Among the places highlighted by the pictorial vignettes is a view of Rufus Tallman’s two-story hotel (built in 1874) and the attached Blue Wing Saloon. Tallman’s was so well known that when a fire destroyed it in 1895, a headline in the San Francisco Chronicle called it “the loss of a popular resort.” Another image shows horses hitched outside Grewell’s Livery, Feed & Sale Stable in Lower Lake, while A.A. Carley’s Residence in Lakeport underscores the town’s fine private residences.
Among the most resonant images is a view of Bartlett Springs: one of the area's finest spa facilities. To a 19th-century audience, these vignettes were crucial selling points that showcased Lake County’s appeal to visitors, immigrants, and investors alike. Owners of the depicted facilities would likely have paid a premium to be featured in this manner. For the modern viewer, however, it provides a comprehensive and faithful visual record of Clear Lake in the late 19th century.
Late-19th-century Lake County was in the thralls of rapid growth: pioneers had cut trees, tilled land, and planted crops for decades. In the 1850s and ’60s, settlers planted orchards and tended cattle on ranches and farms around the lake. By the 1880s, the hillsides bore enough vines and fruit trees to ensure that during the harvest, wagon loads of produce would be shipped from the Lakeport docks. Some of these orchards and vineyards are depicted in the main view as planted rows of trees and shrubs, while some larger estates and their owners are identified in the framing vignettes.
In the late 1800s, California’s Lake County was well known for its fruit, particularly pears and grapes. The British actress Lillie Langtry had bought thousands of acres to start a vineyard here, and local farmers were already shipping their produce across county lines. Railroads never quite reached Lakeport, but every spare acre was put to use. Walnut and fruit orchards, dairy ranches, and hop fields are all suggested by the patchwork of fields in the print. To late 19th-century viewers, the combination of a temperate climate, fertile volcanic soils, and hard work implied an enormous potential for prosperity.

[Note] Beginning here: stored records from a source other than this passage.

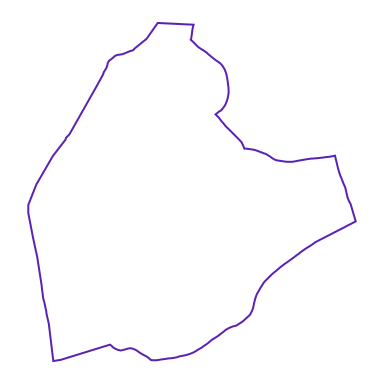 the district of Rahabah, Ma'rib, Yemen
{"feature_id": "15242507B53834737304279", "entity_name": "Rahabah", "entity_type": "district", "adm_level": 2, "iso_a3": "YEM", "parent_name": "Yemen", "parent_adm1": "Ma'rib", "projection": "robinson", "projection_center": [45.139, 14.958], "detail": "fine", "context": "isolated", "style": "outline", "palette": "violet", "viewbox_px": 384, "rotation_deg": 0, "n_neighbors": 0, "source": "geoboundaries", "source_scale": "gbopen_adm2", "svg_char_len": 5957}
<svg xmlns="http://www.w3.org/2000/svg" viewBox="0 0 384 384"><path d="M151.0,360.1L152.8,360.2L155.1,360.3L157.6,360.1L159.9,359.7L162.5,359.3L164.9,359.0L167.4,358.6L169.9,358.3L172.5,358.1L174.8,357.7L177.2,357.2L179.5,356.3L182.0,355.9L184.6,355.4L187.0,354.8L189.4,354.1L191.6,353.2L193.8,352.3L195.8,351.1L197.9,349.8L200.0,348.6L202.0,347.4L203.9,345.9L206.0,344.6L208.0,343.1L209.9,341.5L211.7,339.9L213.7,338.7L215.8,337.4L217.8,336.1L219.8,334.6L221.9,333.0L223.8,331.5L225.7,329.9L225.8,329.8L229.2,327.9L232.6,326.5L236.3,325.6L242.8,321.4L250.1,314.7L252.5,309.8L253.4,306.6L253.9,304.1L254.6,301.1L255.3,298.4L256.2,295.8L257.3,293.3L258.7,291.0L259.9,288.8L261.3,286.6L262.7,284.3L264.1,282.2L265.8,280.4L267.7,278.5L269.5,276.7L271.8,274.4L273.8,272.7L275.8,271.1L280.0,267.5L281.9,266.0L283.9,264.5L285.8,263.1L286.9,262.4L290.0,260.2L294.5,256.9L296.7,255.2L299.0,253.6L301.0,251.9L303.0,250.5L305.0,249.1L307.2,247.7L309.3,246.4L311.5,245.0L313.5,243.6L315.5,242.1L355.7,221.4L350.7,204.3L349.8,202.6L348.5,199.9L347.7,198.0L345.1,187.0L344.2,185.2L343.2,182.9L342.3,180.4L341.3,178.0L340.3,175.6L339.4,173.0L338.6,170.3L337.9,167.8L337.3,165.3L336.6,162.3L335.4,157.5L335.0,155.7L334.4,155.9L334.0,155.9L333.5,156.0L333.1,156.2L332.7,156.2L332.0,156.3L331.6,156.3L331.2,156.5L330.9,156.5L330.1,156.6L329.6,156.7L328.8,156.8L328.0,157.0L327.1,157.0L326.2,157.1L325.3,157.2L324.5,157.3L323.6,157.5L322.8,157.6L322.0,157.6L321.2,157.8L320.3,157.8L318.8,158.0L318.3,158.0L317.5,158.2L316.9,158.2L316.4,158.3L315.2,158.3L314.4,158.4L313.7,158.4L313.0,158.6L311.8,158.6L311.1,158.7L310.3,158.7L309.7,158.8L308.9,159.0L308.5,159.0L308.1,159.1L307.5,159.1L306.9,159.2L306.5,159.3L305.8,159.3L305.1,159.5L304.3,159.7L303.3,159.8L302.2,160.0L301.1,160.2L299.5,160.5L298.4,160.7L297.2,160.9L295.9,161.2L294.9,161.4L293.9,161.5L292.8,161.7L292.1,161.8L291.1,161.8L287.3,161.8L286.5,161.7L286.0,161.7L285.1,161.6L284.3,161.5L283.4,161.3L282.4,161.2L281.6,161.1L280.0,160.8L278.6,160.6L278.0,160.5L277.6,160.5L277.2,160.4L276.8,160.4L276.5,160.2L276.0,160.1L275.3,159.9L274.2,159.3L273.7,159.0L272.9,158.6L272.5,158.3L271.9,157.9L271.2,157.4L270.0,156.5L269.6,156.3L268.9,155.8L268.6,155.6L267.7,155.1L266.9,154.6L266.2,154.2L265.9,154.0L265.4,153.8L264.9,153.6L264.5,153.5L264.1,153.4L263.7,153.3L263.0,153.0L262.7,152.8L262.3,152.7L261.7,152.5L261.3,152.4L260.6,152.1L260.0,151.8L259.4,151.6L258.7,151.3L258.0,151.1L257.3,150.8L255.8,150.3L255.1,150.0L254.4,149.9L253.7,149.7L252.2,149.5L251.3,149.3L250.9,149.3L250.1,149.2L249.3,149.0L248.8,149.0L248.1,148.9L247.6,148.9L247.2,148.8L246.5,148.7L246.2,148.6L245.7,148.6L245.1,148.5L244.6,148.5L244.4,148.6L244.3,148.3L244.0,147.8L243.8,147.2L243.6,146.6L243.3,146.0L243.0,145.3L242.8,144.7L242.5,144.2L242.2,143.7L242.1,143.3L241.8,142.9L241.6,142.5L241.3,142.0L241.0,141.6L240.3,140.9L240.0,140.6L239.7,140.2L238.7,139.2L238.4,138.8L237.6,138.1L236.8,137.3L236.1,136.5L235.5,136.0L234.7,135.1L234.3,134.7L233.8,134.2L233.1,133.6L232.5,132.9L231.9,132.4L231.3,131.7L230.9,131.3L230.4,130.9L230.1,130.5L229.7,130.2L229.5,129.9L228.8,129.3L228.2,128.6L227.0,127.6L226.5,127.0L226.1,126.6L225.6,126.1L225.2,125.6L224.9,125.1L224.5,124.7L224.1,124.2L223.7,123.7L223.2,123.1L222.7,122.5L222.3,122.1L221.9,121.6L221.3,121.0L220.9,120.4L220.4,119.8L220.0,119.2L219.5,118.6L219.3,118.2L218.7,117.5L218.0,116.7L217.5,116.3L217.3,116.0L216.9,115.7L216.6,115.4L216.3,115.1L216.0,114.8L215.6,114.5L215.7,114.4L216.0,114.0L216.8,113.4L217.8,112.7L218.0,112.4L218.6,111.9L219.0,111.6L219.8,111.1L220.8,110.6L221.3,110.2L221.6,109.9L221.8,109.5L222.2,109.1L222.4,108.8L222.7,108.5L223.0,108.1L223.5,107.4L223.8,107.0L224.1,106.6L224.4,106.2L225.0,105.4L225.2,104.9L225.5,104.3L225.7,103.9L225.9,103.4L226.2,102.6L226.5,101.9L226.8,101.2L227.0,100.5L227.2,99.8L227.4,99.1L227.7,98.1L227.9,97.2L228.0,96.2L228.2,95.3L228.4,94.7L228.5,93.8L228.5,93.4L228.6,92.8L228.6,89.8L228.5,89.1L228.5,88.6L228.4,87.3L228.4,86.7L228.2,85.6L228.1,84.7L228.0,84.1L228.0,83.5L227.8,82.5L227.7,81.6L227.5,80.2L227.3,79.1L227.3,78.5L227.0,77.3L226.9,76.6L226.7,75.9L226.6,75.3L226.6,74.8L226.3,74.0L226.2,73.6L226.0,73.2L225.9,72.7L225.8,72.2L225.4,71.5L225.2,70.7L224.9,70.0L224.6,69.4L224.3,68.9L224.1,68.4L223.8,67.9L223.5,67.5L223.2,67.1L222.9,66.6L222.5,65.9L222.0,65.4L221.6,64.8L221.3,64.4L220.9,64.0L220.5,63.6L220.0,63.2L219.6,62.9L219.2,62.5L218.8,62.3L218.5,62.0L217.9,61.6L217.6,61.4L216.9,61.0L216.5,60.7L215.9,60.3L215.5,60.0L215.1,59.7L214.7,59.4L214.2,59.0L212.9,58.0L212.4,57.5L212.0,57.2L211.7,57.0L211.1,56.6L210.9,56.3L210.3,55.9L209.6,55.2L209.4,55.0L208.8,54.6L208.2,54.1L208.0,53.9L207.5,53.4L207.1,53.1L206.8,52.8L206.3,52.4L205.9,52.1L205.4,51.7L204.9,51.4L204.0,50.8L203.7,50.5L203.1,50.2L201.9,49.5L201.5,49.3L200.7,48.7L200.3,48.4L199.6,48.0L199.4,47.8L198.7,47.3L198.3,47.0L197.9,46.6L197.4,46.1L197.0,45.9L196.8,45.6L196.5,45.3L196.2,45.0L195.8,44.6L195.4,44.3L195.0,43.8L194.6,43.4L194.3,43.0L193.7,42.5L193.4,42.2L192.8,41.6L192.2,41.1L191.9,40.7L191.4,40.3L190.8,39.8L191.0,39.6L191.4,37.1L191.8,34.6L192.1,31.9L192.5,29.1L193.1,26.4L193.2,26.2L193.6,24.7L157.7,23.0L146.6,38.8L134.4,48.7L133.3,50.1L131.9,50.6L129.3,51.4L126.9,52.4L124.6,53.4L122.3,54.2L120.0,54.6L117.5,54.9L115.1,55.8L113.3,57.4L111.4,59.1L109.3,60.5L107.9,62.6L107.3,65.2L106.5,67.8L105.2,69.9L103.8,72.2L103.0,74.6L97.2,85.2L69.4,134.4L67.7,136.1L65.9,138.0L65.6,139.5L52.8,156.1L36.3,184.6L28.3,204.9L28.3,213.1L33.0,237.5L37.2,256.9L41.6,285.2L41.9,288.2L42.3,291.4L42.7,294.0L43.0,297.0L43.6,300.0L44.4,302.6L45.0,305.5L45.5,308.0L46.2,310.9L46.5,313.5L47.1,316.4L47.8,319.3L48.5,322.4L48.9,324.5L53.3,361.0L60.6,359.9L109.8,344.7L110.1,344.7L111.6,345.9L113.3,347.6L115.5,348.8L117.7,349.8L120.5,350.5L123.0,350.0L125.2,349.4L127.5,348.7L130.1,348.2L132.6,348.6L135.0,349.6L137.2,350.8L139.6,352.6L141.7,353.9L143.8,355.1L146.1,356.2L148.3,357.7L150.3,359.4L151.0,360.1Z" fill="none" stroke="#5b21b6" stroke-width="2"/></svg>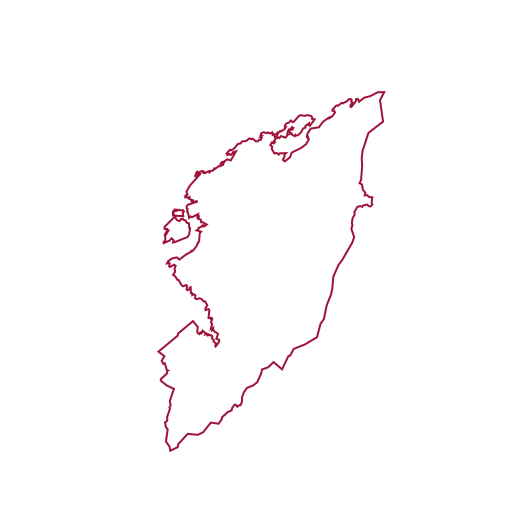 outline of Sandnes nor, Rogaland, Norway, rotated 306°
{"feature_id": "86288312B92458440996482", "entity_name": "Sandnes nor", "entity_type": "district", "adm_level": 2, "iso_a3": "NOR", "parent_name": "Norway", "parent_adm1": "Rogaland", "projection": "equal_earth", "projection_center": [5.858, 58.872], "detail": "fine", "context": "isolated", "style": "outline", "palette": "rose", "viewbox_px": 512, "rotation_deg": 306, "n_neighbors": 0, "source": "geoboundaries", "source_scale": "gbopen_adm2", "svg_char_len": 6134}
<svg xmlns="http://www.w3.org/2000/svg" viewBox="0 0 512 512"><g transform="rotate(306 256 256)"><path d="M463.9,263.4L460.0,258.2L452.7,254.6L447.6,250.5L441.4,248.7L442.9,246.4L441.9,244.8L439.6,245.8L432.5,245.5L432.3,244.7L433.2,243.9L436.9,243.6L437.1,242.1L438.7,241.5L438.6,240.4L437.2,238.8L434.5,238.6L430.4,236.4L430.2,235.3L425.7,234.0L425.2,232.6L419.7,231.8L418.4,232.5L419.6,233.8L418.5,235.6L413.6,235.5L410.8,234.5L411.4,234.0L410.3,233.4L404.0,231.3L397.1,231.2L391.2,225.4L385.3,225.7L382.3,227.0L382.0,228.0L382.8,228.0L381.5,230.1L376.0,230.8L370.4,229.2L360.6,224.1L355.9,225.5L348.8,223.5L349.6,223.4L349.8,223.1L349.7,221.8L350.6,221.8L349.7,221.7L350.0,221.1L353.3,220.6L354.6,219.5L356.8,219.8L353.0,214.8L351.4,214.8L351.5,212.1L349.8,210.6L351.9,205.8L354.1,204.8L354.0,202.5L357.2,202.1L357.5,204.2L359.1,204.5L358.9,203.0L362.2,203.0L365.2,198.5L363.8,198.1L365.4,196.4L363.1,194.9L362.9,192.9L361.3,192.0L360.8,189.7L358.6,188.1L356.4,188.8L356.8,190.1L354.7,189.5L355.1,191.1L352.7,191.5L352.0,190.1L350.1,190.2L348.7,188.6L349.0,184.4L347.6,183.3L347.3,181.5L343.2,180.4L340.5,177.4L338.0,177.4L336.0,175.5L329.3,175.0L326.9,173.7L326.6,172.4L321.6,172.0L320.8,173.5L322.7,174.1L322.8,175.8L322.1,176.4L323.4,176.0L325.4,177.0L326.3,176.3L328.9,178.3L318.5,179.4L317.3,176.0L313.4,174.6L312.2,173.3L310.6,173.2L312.1,175.3L310.0,175.7L309.2,174.5L307.9,174.5L308.0,173.7L301.9,171.4L302.7,171.2L302.3,170.7L300.2,171.1L297.8,169.2L296.6,169.2L297.0,168.4L296.2,168.4L296.3,167.6L292.6,165.7L292.3,164.2L293.6,164.2L293.1,162.4L289.6,160.2L289.7,158.9L287.6,159.0L288.5,161.2L290.6,162.7L288.3,161.8L286.7,160.1L284.2,159.5L287.6,162.5L273.6,161.1L267.0,162.0L265.5,164.5L263.4,163.4L261.9,164.2L263.2,165.3L262.9,166.9L264.6,167.6L263.0,168.6L263.5,170.1L262.8,171.1L263.6,171.1L264.0,172.3L261.8,173.3L264.8,175.0L265.9,176.9L257.9,171.1L255.7,170.6L253.6,172.0L253.7,173.3L251.4,174.1L251.2,175.4L247.5,179.5L249.6,179.9L249.7,181.4L256.0,184.6L254.8,185.3L254.7,186.3L254.0,186.7L253.9,185.5L253.2,185.5L252.0,187.0L252.9,190.0L251.0,191.9L252.0,193.0L252.5,197.7L249.6,196.8L248.9,195.6L249.8,195.2L248.8,194.5L248.0,194.9L245.1,193.0L244.4,193.6L241.8,192.9L243.4,197.3L241.3,197.1L234.7,201.2L232.5,201.5L233.0,200.5L232.3,201.5L228.3,202.1L222.9,201.8L222.2,200.7L221.6,201.2L216.3,198.6L208.1,196.1L208.3,192.7L204.8,189.6L200.0,187.9L197.7,188.4L199.4,189.7L199.3,190.5L196.7,191.7L196.5,192.8L200.7,194.8L200.9,196.7L197.9,197.5L195.7,199.9L192.0,199.9L192.2,202.1L190.5,206.7L191.1,207.3L188.5,213.3L188.9,215.2L191.1,216.2L191.5,217.5L188.0,219.7L188.2,220.8L189.8,221.7L191.4,220.9L192.3,221.5L187.8,225.1L188.3,226.2L186.9,227.4L189.1,228.3L188.5,228.3L188.5,230.2L186.0,231.5L186.2,233.4L188.5,235.1L189.2,236.9L188.5,240.5L189.3,241.6L187.5,245.6L184.0,245.8L182.6,246.9L185.1,248.8L184.7,250.1L178.0,254.0L179.3,255.9L178.6,256.1L178.1,256.8L179.5,256.0L179.7,257.4L178.3,257.9L178.1,257.1L177.9,258.0L175.8,258.6L175.0,260.7L171.0,262.0L170.7,262.6L172.2,262.0L171.4,263.0L172.2,263.0L170.6,263.0L171.2,263.5L170.7,263.8L171.5,263.6L172.0,263.7L170.6,264.2L171.6,264.5L170.8,265.6L170.0,265.5L170.5,265.7L170.7,271.0L165.8,272.6L166.5,275.3L165.2,276.5L161.1,276.6L160.5,277.3L160.9,276.6L159.1,276.4L159.5,275.7L161.6,275.8L161.9,272.0L163.9,270.9L163.1,271.0L163.7,268.5L165.4,267.9L165.5,266.0L164.6,265.3L164.8,264.2L163.7,263.8L164.2,263.1L163.4,262.9L164.2,261.6L163.0,261.0L163.8,260.8L164.2,256.7L162.2,257.4L161.1,256.9L161.9,256.6L161.0,255.1L161.6,256.5L161.0,256.9L159.8,255.5L160.6,255.2L159.4,255.5L159.3,254.8L160.2,252.9L164.4,250.6L166.3,243.3L147.4,238.5L145.7,239.5L121.3,233.3L121.1,240.8L115.7,241.3L114.3,244.5L115.6,245.2L111.4,250.8L111.6,252.1L110.8,251.7L108.4,253.0L100.8,251.4L99.2,252.1L98.8,259.9L100.3,267.7L88.0,271.5L84.6,275.0L82.6,275.0L81.7,276.2L73.3,278.8L71.7,280.4L69.9,281.0L68.1,280.1L64.7,283.5L63.9,286.4L53.0,292.2L50.8,298.3L48.1,301.1L55.3,305.0L58.1,303.7L72.0,305.3L77.1,314.0L82.1,316.8L94.7,317.4L98.3,324.3L103.4,324.3L105.7,323.3L112.9,324.8L116.8,327.0L119.2,326.0L123.1,326.1L123.7,326.9L123.1,329.5L124.9,329.8L126.2,331.2L129.9,330.3L133.8,327.6L138.9,326.3L144.0,326.2L149.4,329.7L154.5,331.2L163.5,329.4L167.8,327.6L173.0,331.2L180.5,332.6L179.6,343.7L194.1,341.0L195.6,342.2L203.0,341.1L213.3,347.6L226.1,353.1L239.2,348.0L244.9,348.0L257.6,342.2L269.0,339.3L274.3,337.0L284.7,330.7L297.3,328.0L303.4,328.1L323.5,326.0L329.1,324.2L334.0,317.2L337.7,315.9L338.7,314.4L343.4,311.9L347.6,311.5L349.1,309.8L355.3,309.1L357.6,311.0L358.2,313.0L359.7,312.9L362.9,315.6L362.6,317.9L363.4,319.5L366.0,319.9L366.8,318.4L371.9,315.6L370.3,313.0L370.5,309.9L369.0,308.3L371.3,307.4L372.6,303.3L376.2,299.7L375.7,297.0L379.3,296.3L391.5,288.8L397.3,284.0L403.7,280.4L421.7,274.6L439.4,279.8L454.9,264.8L463.9,263.4ZM245.7,163.0L243.3,162.7L242.7,163.0L243.6,163.8L242.1,163.5L240.1,164.9L241.3,165.7L240.5,167.3L226.0,164.9L224.2,166.0L225.7,168.4L224.6,169.4L225.1,170.2L221.4,170.5L222.3,169.4L219.0,169.9L218.5,171.1L215.4,173.4L213.0,173.0L212.2,173.8L217.7,177.0L220.7,177.3L220.3,180.2L218.2,180.9L219.4,182.1L231.2,189.5L234.5,189.1L239.7,186.4L239.5,185.4L243.0,182.6L242.2,180.6L243.3,178.2L242.6,175.5L243.2,174.9L242.1,173.7L239.3,173.7L238.6,170.8L239.5,168.4L241.1,167.1L245.6,173.6L247.7,171.5L249.6,171.5L250.2,170.2L248.3,167.9L248.2,166.5L246.0,165.3L246.7,164.6L245.3,163.6L245.7,163.0ZM369.0,201.8L368.9,201.0L366.4,200.7L366.7,202.0L364.6,202.2L364.1,204.0L365.1,204.3L365.2,205.6L367.7,205.7L369.1,210.3L373.3,210.4L373.3,209.5L376.4,208.3L378.0,208.3L378.4,209.5L381.4,209.3L381.6,210.9L379.9,211.2L379.8,210.4L376.7,209.3L376.0,210.1L376.1,212.2L375.2,212.1L376.0,212.7L375.3,214.0L375.7,216.8L377.0,216.6L376.7,217.4L378.5,219.0L382.2,219.7L386.8,219.2L389.0,220.5L390.2,219.5L394.5,220.9L392.9,222.0L392.9,223.0L401.1,223.1L399.9,220.8L401.3,219.9L401.6,217.8L399.8,214.3L397.9,213.0L396.4,209.7L394.8,208.4L387.2,207.7L385.9,207.1L386.1,204.5L383.6,204.3L381.0,202.7L378.4,202.7L377.3,203.6L377.9,204.4L375.8,204.7L371.3,202.9L371.3,202.1L369.0,201.8Z" fill="none" stroke="#9f1239" stroke-width="2"/></g></svg>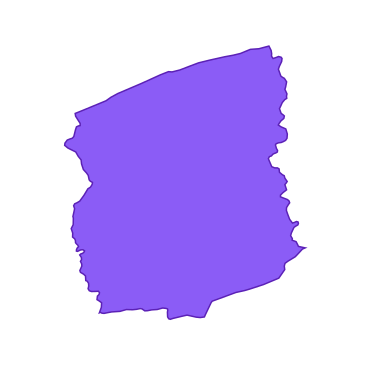 San Jacinto, Canelones, Uruguay (Robinson projection), rotated 338°
{"feature_id": "84410073B72021861156852", "entity_name": "San Jacinto", "entity_type": "district", "adm_level": 2, "iso_a3": "URY", "parent_name": "Uruguay", "parent_adm1": "Canelones", "projection": "robinson", "projection_center": [-55.825, -34.536], "detail": "fine", "context": "isolated", "style": "filled", "palette": "violet", "viewbox_px": 384, "rotation_deg": 338, "n_neighbors": 0, "source": "geoboundaries", "source_scale": "gbopen_adm2", "svg_char_len": 3040}
<svg xmlns="http://www.w3.org/2000/svg" viewBox="0 0 384 384"><g transform="rotate(338 192 192)"><path d="M209.0,303.6L223.6,304.6L240.2,304.4L248.9,298.7L249.8,295.3L251.5,293.0L255.0,292.1L263.5,290.7L266.6,289.3L273.0,286.3L276.0,286.2L273.5,284.5L270.3,282.3L270.2,280.0L269.9,277.0L266.8,274.2L267.6,272.7L267.3,271.0L267.1,269.4L268.9,267.1L273.3,263.0L275.6,262.5L277.8,262.2L278.9,261.0L279.1,259.5L277.8,258.5L275.5,258.6L273.5,258.4L272.3,253.9L272.4,248.7L272.6,244.5L273.8,241.9L276.6,239.8L278.5,238.6L278.6,236.5L277.6,234.7L274.4,231.7L272.2,229.6L272.9,228.0L276.0,226.7L280.5,225.4L280.9,219.9L282.8,218.9L284.2,217.9L283.3,213.9L283.6,211.4L282.3,209.9L280.5,206.5L281.4,203.2L280.3,201.7L277.7,200.6L275.4,198.4L275.3,192.0L275.3,189.7L277.0,188.2L279.2,188.3L281.0,187.3L282.8,187.1L284.3,187.2L286.1,186.9L286.9,185.5L286.6,183.3L287.0,179.6L288.1,178.8L290.6,178.8L293.2,179.5L295.5,179.5L298.1,179.2L300.2,177.8L302.1,174.0L302.6,168.7L301.8,167.8L299.1,165.1L297.1,162.2L298.4,161.1L301.1,159.4L304.7,158.2L306.1,156.1L305.4,154.6L304.1,152.5L304.3,147.5L306.5,145.5L309.2,142.9L312.6,141.1L314.9,140.7L315.5,138.6L316.8,136.6L316.6,131.6L318.1,129.8L321.0,125.3L320.2,121.2L318.9,119.6L317.8,117.8L318.1,110.5L320.1,108.2L324.0,104.6L325.5,101.9L325.1,100.4L323.0,98.8L320.7,98.8L317.2,98.6L316.6,95.9L317.7,93.5L318.4,90.4L318.0,85.5L307.6,84.2L299.5,81.6L288.8,81.7L281.4,80.6L273.2,78.9L257.5,76.3L246.4,74.7L238.0,74.5L226.4,74.3L218.5,73.2L215.3,71.6L206.9,71.5L185.7,72.4L160.1,72.9L152.3,73.8L146.5,75.2L121.3,75.4L113.1,75.4L112.5,78.1L113.1,81.6L114.0,86.5L113.2,88.5L111.5,88.2L109.3,88.3L107.4,90.5L103.2,96.3L101.2,97.3L98.8,97.1L95.8,97.1L92.5,99.1L91.4,101.1L92.0,102.1L93.3,104.6L95.1,106.7L99.2,111.3L99.9,116.4L101.2,120.7L100.1,124.6L99.7,130.5L101.3,134.7L102.0,137.7L101.2,142.2L101.8,144.0L103.3,145.8L102.5,147.3L101.2,148.4L99.6,149.5L96.7,150.0L90.6,154.6L84.5,158.4L81.3,158.9L78.8,159.0L77.1,160.4L76.9,163.5L75.1,166.2L72.4,170.1L72.2,171.7L71.2,174.1L69.6,177.8L66.3,180.7L66.0,185.4L64.4,189.0L65.7,191.5L65.7,193.4L65.0,195.4L65.5,197.0L66.2,198.5L66.3,200.2L64.6,200.9L63.2,202.3L62.7,203.5L63.7,204.2L65.1,204.1L66.9,204.0L68.6,204.4L69.5,205.0L70.3,206.4L69.1,207.4L67.4,207.9L65.9,207.7L64.3,208.3L64.6,209.7L64.9,211.4L64.2,213.4L62.6,214.5L62.8,217.3L62.1,219.4L58.6,222.8L58.5,224.7L60.7,227.6L61.8,229.9L61.0,232.3L60.3,234.3L61.4,235.4L61.9,237.8L61.0,240.5L59.4,242.8L59.8,245.1L61.5,246.6L65.2,248.0L68.1,249.0L68.5,250.8L67.4,252.2L65.3,253.1L63.6,256.2L64.9,257.9L66.7,260.8L64.8,264.9L60.9,269.3L62.0,269.3L63.1,270.6L65.0,271.6L68.2,272.2L72.6,273.1L80.5,275.7L87.1,276.4L92.8,278.9L96.6,280.0L100.3,280.7L101.9,281.7L103.7,284.5L106.3,285.4L110.5,286.2L115.7,287.9L121.4,288.6L124.3,290.2L125.5,291.2L125.3,292.4L124.2,294.2L122.6,298.7L122.9,300.8L124.2,301.9L127.2,302.1L136.5,303.5L141.3,304.3L149.0,309.6L152.6,311.5L156.7,312.5L158.3,310.9L168.2,301.8L169.8,300.8L195.1,301.6L204.0,303.1L209.0,303.6Z" fill="#8b5cf6" stroke="#5b21b6" stroke-width="1.5"/></g></svg>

In addition to local agriculture and emergent industries like quicksilver mining and commercial fishing, one of Lake County’s great booms came as resort and health tourism. When this view was published around 1890, wealthy travelers from San Francisco and beyond would travel north “to take the waters.” Advertisements like this often refer to Clear Lake as the “Switzerland of America,” highlighting its dramatic peaks, clean air, and alpine-like retreats. Once the railroad came within a day’s ride, visitors flocked to the area’s hot springs and mountain retreats. This commercial dynamic is revealed in the vignettes, which focus on Lakeport’s grand hotels.
The promotion of spas was just as significant, signaling health and leisure to most viewers. The popular spa resort at Bartlett Springs is shown in the main view as a cluster of buildings across the water from Lakeport. But an enlarged vignette in the top band captures it in much greater detail, underscoring its luxurious conditions. Unsurprisingly, such advertisements would also be exaggerated at times, as is seen here in the presentation of the Stockwell property as “Highland Springs”. This suggests the presence of a hot-spring spa, when the property was more of a camping ground outside Lakeport.
Rarity
The view is extremely rare.
Reps locates only the example at the Bancroft Library (UC Berkeley).